*** Opening Data in this exercise ***
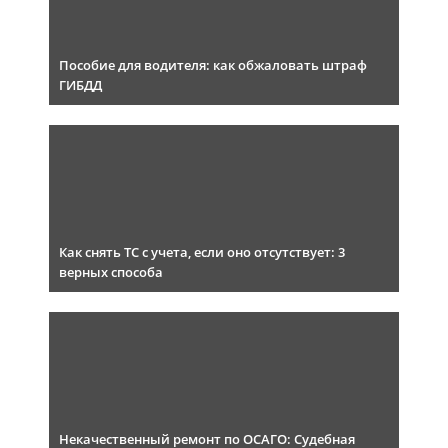
Пособие для водителя: как обжаловать штраф
ГИБДД
Как снять ТС с учета, если оно отсутствует: 3
верных способа
Некачественный ремонт по ОСАГО: Судебная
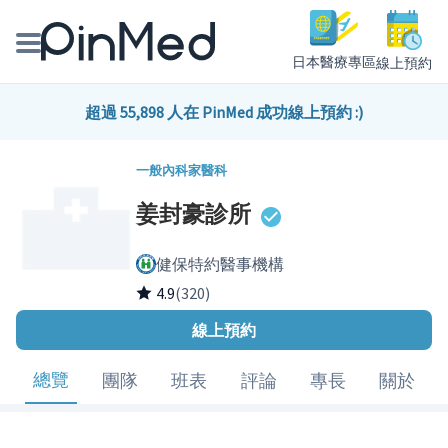
日本醫療專區
線上預約
線上預約醫師、院所
超過 55,898 人在 PinMed 成功線上預約 :)
醫師專欄專訪
一般內科
家醫科
姜封豪診所
健康主題館
健保特約醫事機構
我是醫療人員
4.9
(320)
線上預約
總覽
團隊
班表
評論
專長
關於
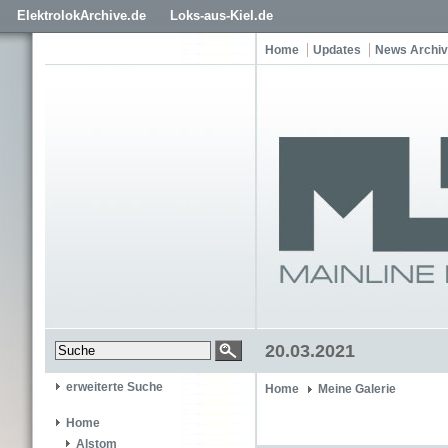
ElektrolokArchive.de
Loks-aus-Kiel.de
Home
Updates
News Archiv
20.03.2021
erweiterte Suche
Home
Meine Galerie
Home
Alstom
*** Closing Data in this exercise ***
Rewrite the listing above, replacing every "Home" with "Start" and keeping everything else the same. Leave the picture markers out.

_Solution below_:
Пособие для водителя: как обжаловать штраф
ГИБДД
Как снять ТС с учета, если оно отсутствует: 3
верных способа
Некачественный ремонт по ОСАГО: Судебная
日本醫療專區
線上預約
線上預約醫師、院所
超過 55,898 人在 PinMed 成功線上預約 :)
醫師專欄專訪
一般內科
家醫科
姜封豪診所
健康主題館
健保特約醫事機構
我是醫療人員
4.9
(320)
線上預約
總覽
團隊
班表
評論
專長
關於
ElektrolokArchive.de
Loks-aus-Kiel.de
Start
Updates
News Archiv
20.03.2021
erweiterte Suche
Start
Meine Galerie
Start
Alstom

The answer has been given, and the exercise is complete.